— Start of Supplied material —

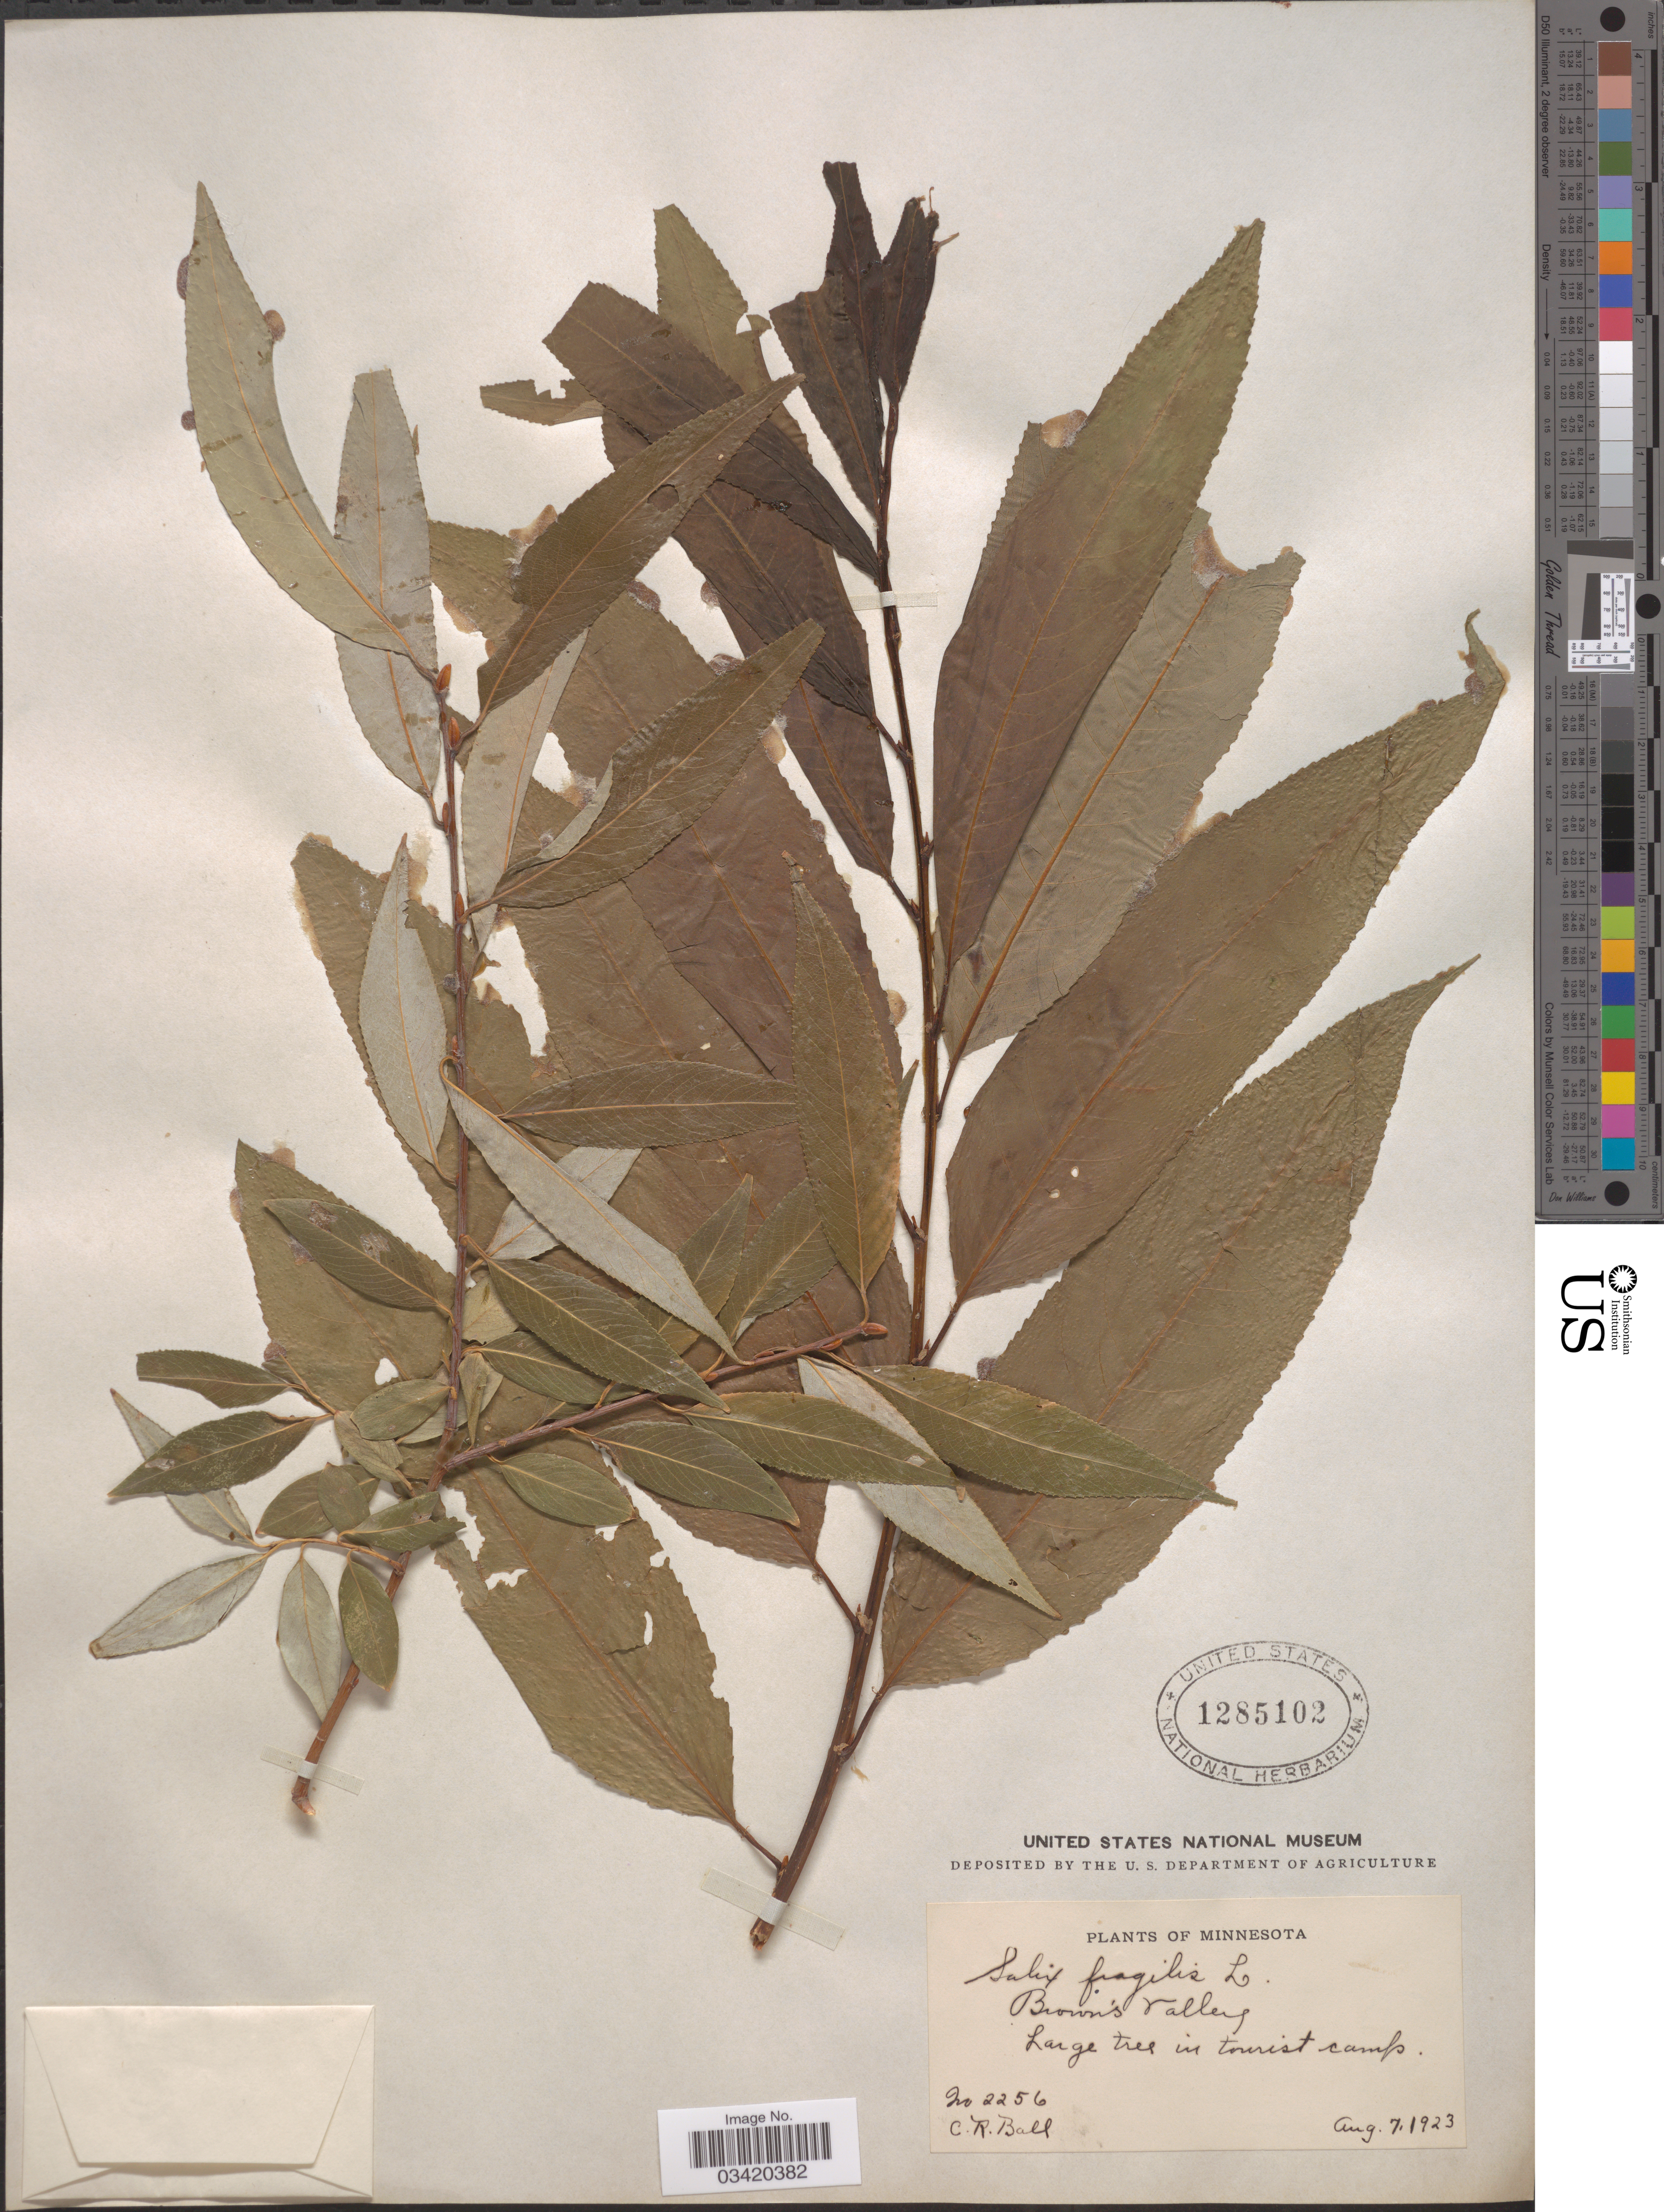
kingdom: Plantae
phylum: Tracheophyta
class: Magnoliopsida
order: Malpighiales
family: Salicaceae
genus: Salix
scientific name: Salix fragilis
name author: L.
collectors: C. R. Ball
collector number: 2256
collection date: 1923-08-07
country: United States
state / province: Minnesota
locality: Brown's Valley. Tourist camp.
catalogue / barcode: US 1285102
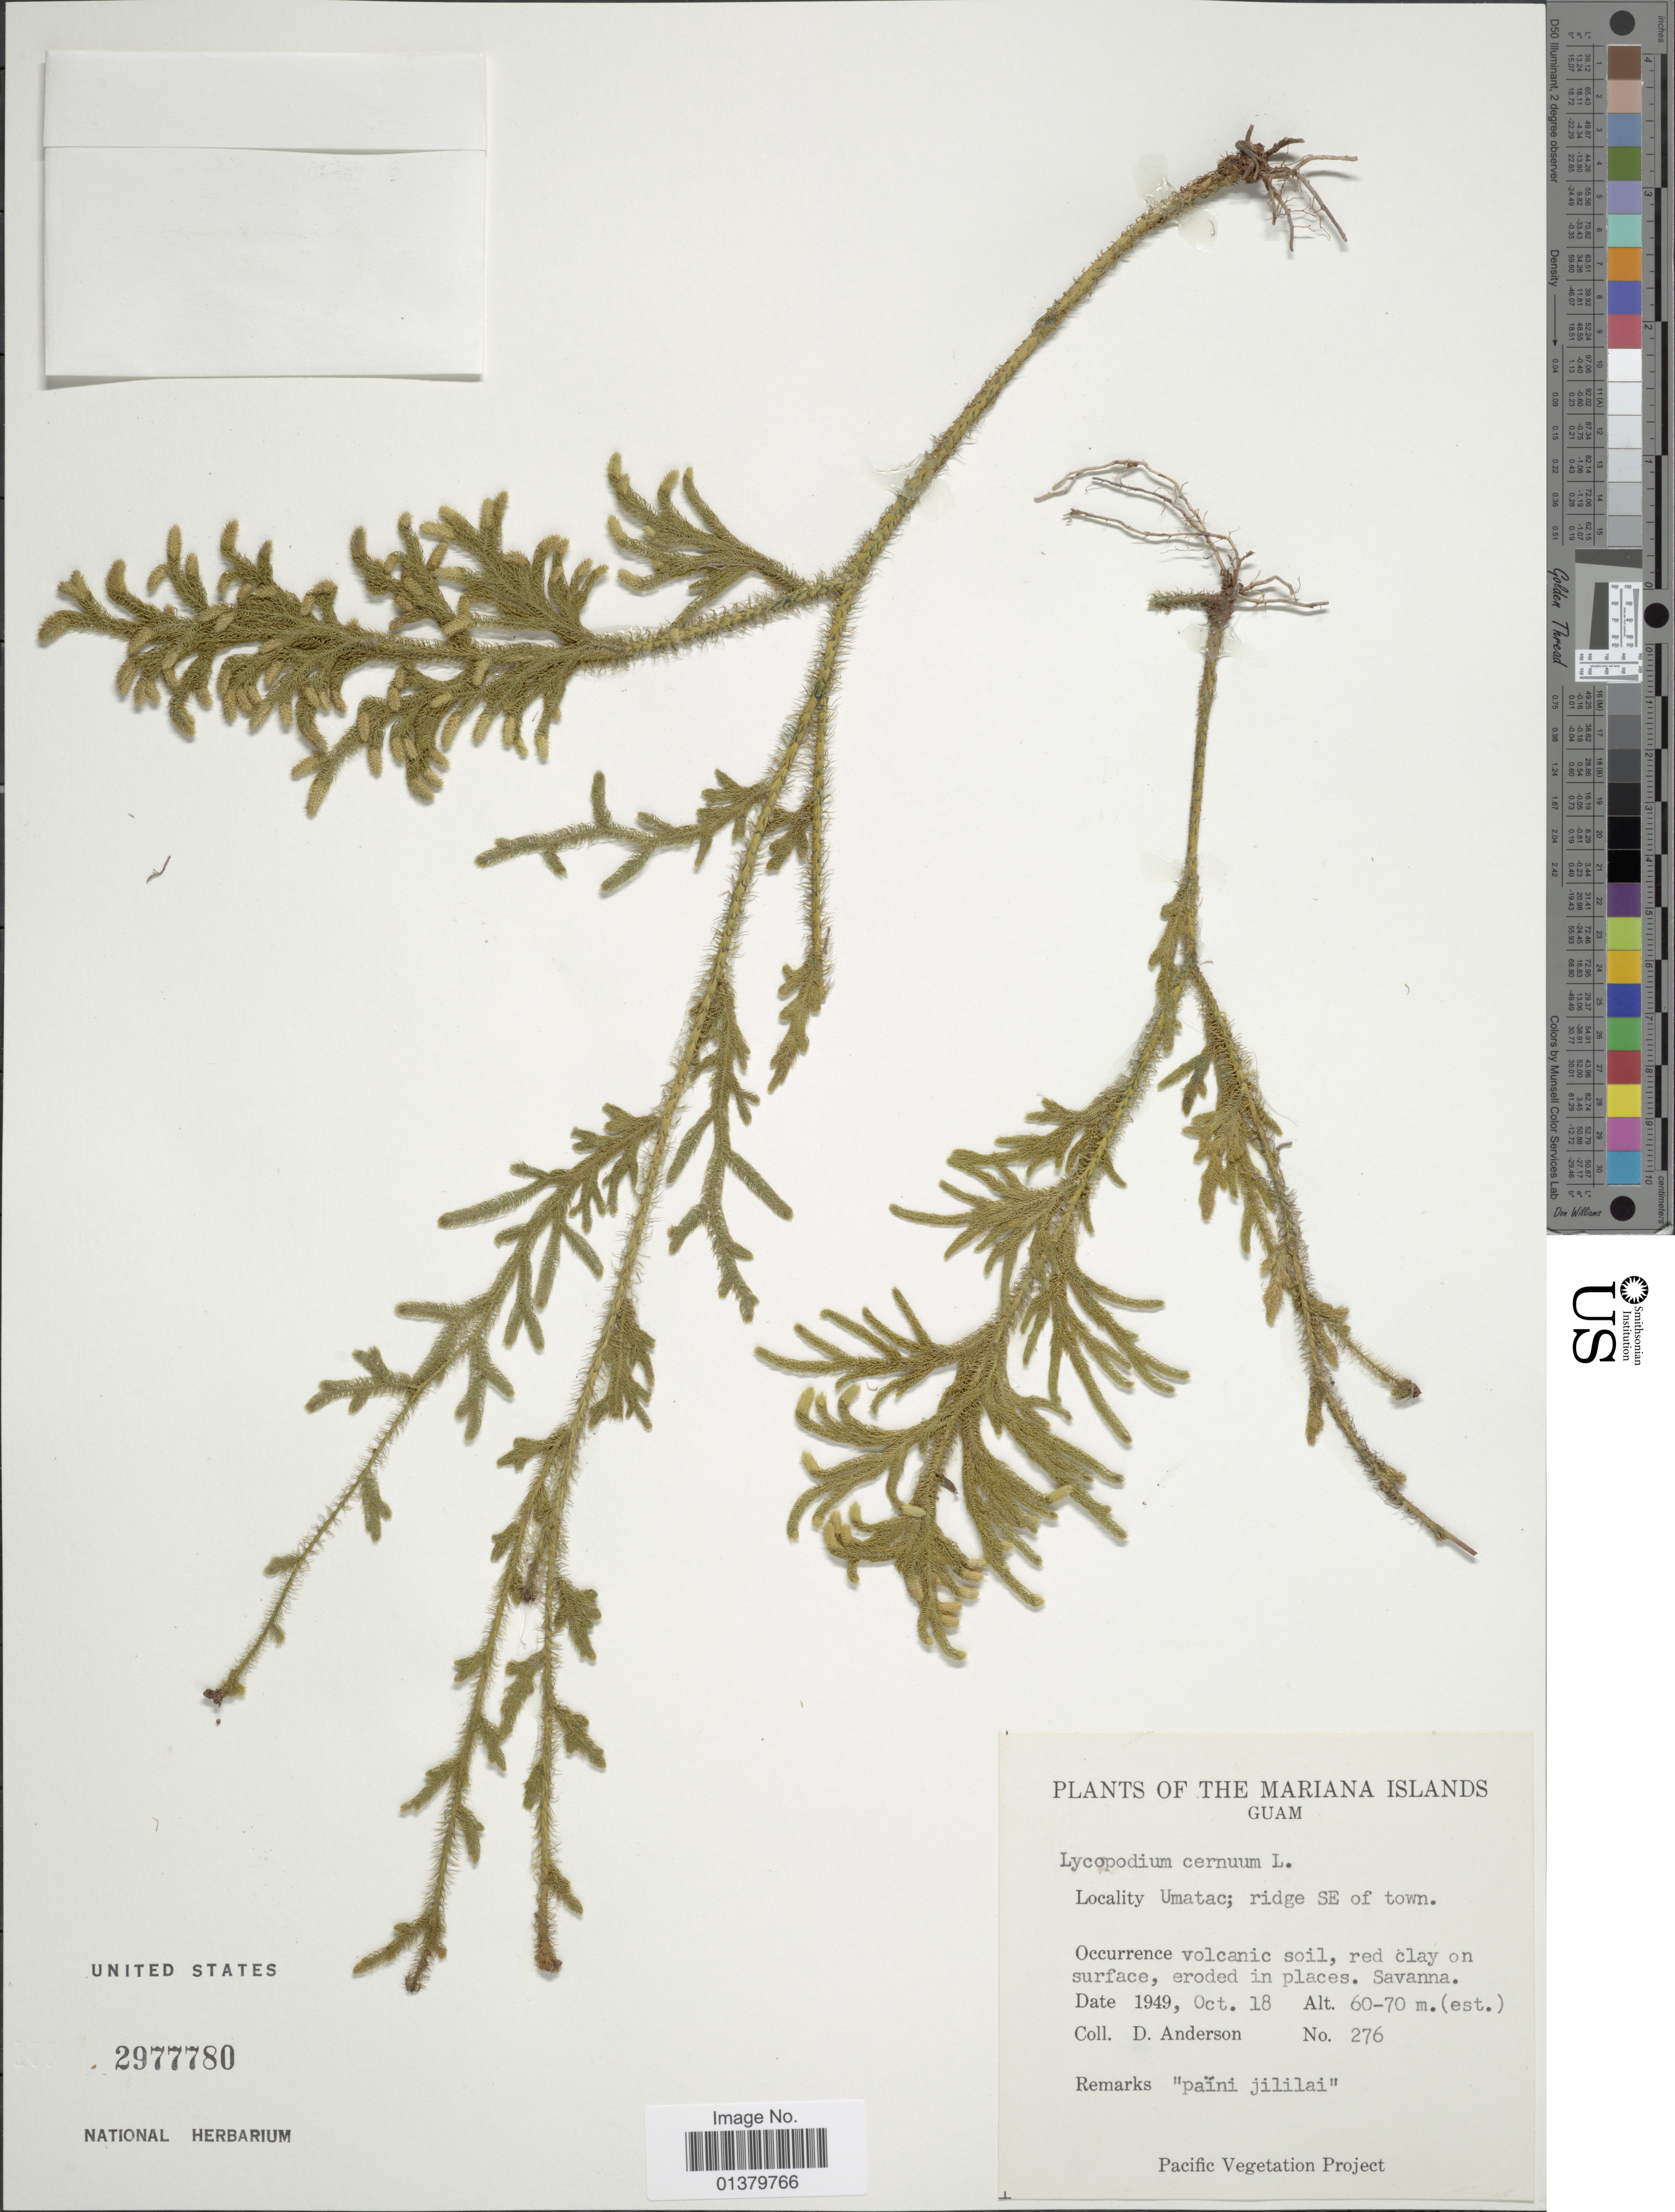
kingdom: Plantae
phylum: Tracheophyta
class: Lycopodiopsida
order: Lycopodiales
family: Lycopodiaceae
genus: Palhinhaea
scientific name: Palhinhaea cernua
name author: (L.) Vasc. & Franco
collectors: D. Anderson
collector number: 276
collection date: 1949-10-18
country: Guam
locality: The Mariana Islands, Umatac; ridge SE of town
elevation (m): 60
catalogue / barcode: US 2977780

— End of Supplied material —

> _Directive_:
Rewrite the material from the line that contains "class: Magnoliopsida" through its last line, swapping "collectors" for "collected by" and keeping everything else the same. Leave the pictures out.

> _Task output_:
class: Magnoliopsida
order: Malpighiales
family: Salicaceae
genus: Salix
scientific name: Salix fragilis
name author: L.
collected by: C. R. Ball
collector number: 2256
collection date: 1923-08-07
country: United States
state / province: Minnesota
locality: Brown's Valley. Tourist camp.
catalogue / barcode: US 1285102
kingdom: Plantae
phylum: Tracheophyta
class: Lycopodiopsida
order: Lycopodiales
family: Lycopodiaceae
genus: Palhinhaea
scientific name: Palhinhaea cernua
name author: (L.) Vasc. & Franco
collected by: D. Anderson
collector number: 276
collection date: 1949-10-18
country: Guam
locality: The Mariana Islands, Umatac; ridge SE of town
elevation (m): 60
catalogue / barcode: US 2977780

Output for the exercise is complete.